__Problem statement__
Every entry, from the first to the last, should be written out exactly.

------ The records ------

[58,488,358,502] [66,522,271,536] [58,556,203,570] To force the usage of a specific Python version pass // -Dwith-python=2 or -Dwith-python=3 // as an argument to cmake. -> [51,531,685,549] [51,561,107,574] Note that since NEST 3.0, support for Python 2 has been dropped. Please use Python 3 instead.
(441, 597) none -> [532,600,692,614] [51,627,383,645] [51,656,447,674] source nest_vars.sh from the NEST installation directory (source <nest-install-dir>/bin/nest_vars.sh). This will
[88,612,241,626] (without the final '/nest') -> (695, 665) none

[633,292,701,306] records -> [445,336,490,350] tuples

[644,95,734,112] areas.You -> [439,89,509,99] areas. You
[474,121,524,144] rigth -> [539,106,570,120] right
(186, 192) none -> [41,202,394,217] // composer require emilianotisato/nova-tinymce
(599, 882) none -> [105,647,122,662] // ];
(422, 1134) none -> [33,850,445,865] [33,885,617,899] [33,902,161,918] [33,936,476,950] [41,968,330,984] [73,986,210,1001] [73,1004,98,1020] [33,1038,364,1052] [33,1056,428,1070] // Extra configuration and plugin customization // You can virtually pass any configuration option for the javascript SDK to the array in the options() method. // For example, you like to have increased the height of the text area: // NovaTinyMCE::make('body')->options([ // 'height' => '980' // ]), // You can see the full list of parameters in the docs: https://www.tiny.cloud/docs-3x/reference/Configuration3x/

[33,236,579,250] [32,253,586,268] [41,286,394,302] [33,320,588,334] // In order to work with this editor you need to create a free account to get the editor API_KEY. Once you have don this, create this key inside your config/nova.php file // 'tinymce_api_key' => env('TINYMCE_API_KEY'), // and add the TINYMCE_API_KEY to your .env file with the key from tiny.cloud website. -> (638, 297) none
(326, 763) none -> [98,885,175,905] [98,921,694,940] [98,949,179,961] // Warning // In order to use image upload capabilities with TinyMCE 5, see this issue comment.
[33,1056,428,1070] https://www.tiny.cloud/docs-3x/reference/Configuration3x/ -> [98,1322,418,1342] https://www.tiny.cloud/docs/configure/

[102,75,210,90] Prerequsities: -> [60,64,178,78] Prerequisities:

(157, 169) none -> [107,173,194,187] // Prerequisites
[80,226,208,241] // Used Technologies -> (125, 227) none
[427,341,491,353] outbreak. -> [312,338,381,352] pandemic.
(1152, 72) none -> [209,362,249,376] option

------

__Response area__
[58,488,358,502] [66,522,271,536] [58,556,203,570] To force the usage of a specific Python version pass // -Dwith-python=2 or -Dwith-python=3 // as an argument to cmake. -> [51,531,685,549] [51,561,107,574] Note that since NEST 3.0, support for Python 2 has been dropped. Please use Python 3 instead.
(441, 597) none -> [532,600,692,614] [51,627,383,645] [51,656,447,674] source nest_vars.sh from the NEST installation directory (source <nest-install-dir>/bin/nest_vars.sh). This will
[88,612,241,626] (without the final '/nest') -> (695, 665) none

[633,292,701,306] records -> [445,336,490,350] tuples

[644,95,734,112] areas.You -> [439,89,509,99] areas. You
[474,121,524,144] rigth -> [539,106,570,120] right
(186, 192) none -> [41,202,394,217] // composer require emilianotisato/nova-tinymce
(599, 882) none -> [105,647,122,662] // ];
(422, 1134) none -> [33,850,445,865] [33,885,617,899] [33,902,161,918] [33,936,476,950] [41,968,330,984] [73,986,210,1001] [73,1004,98,1020] [33,1038,364,1052] [33,1056,428,1070] // Extra configuration and plugin customization // You can virtually pass any configuration option for the javascript SDK to the array in the options() method. // For example, you like to have increased the height of the text area: // NovaTinyMCE::make('body')->options([ // 'height' => '980' // ]), // You can see the full list of parameters in the docs: https://www.tiny.cloud/docs-3x/reference/Configuration3x/

[33,236,579,250] [32,253,586,268] [41,286,394,302] [33,320,588,334] // In order to work with this editor you need to create a free account to get the editor API_KEY. Once you have don this, create this key inside your config/nova.php file // 'tinymce_api_key' => env('TINYMCE_API_KEY'), // and add the TINYMCE_API_KEY to your .env file with the key from tiny.cloud website. -> (638, 297) none
(326, 763) none -> [98,885,175,905] [98,921,694,940] [98,949,179,961] // Warning // In order to use image upload capabilities with TinyMCE 5, see this issue comment.
[33,1056,428,1070] https://www.tiny.cloud/docs-3x/reference/Configuration3x/ -> [98,1322,418,1342] https://www.tiny.cloud/docs/configure/

[102,75,210,90] Prerequsities: -> [60,64,178,78] Prerequisities:

(157, 169) none -> [107,173,194,187] // Prerequisites
[80,226,208,241] // Used Technologies -> (125, 227) none
[427,341,491,353] outbreak. -> [312,338,381,352] pandemic.
(1152, 72) none -> [209,362,249,376] option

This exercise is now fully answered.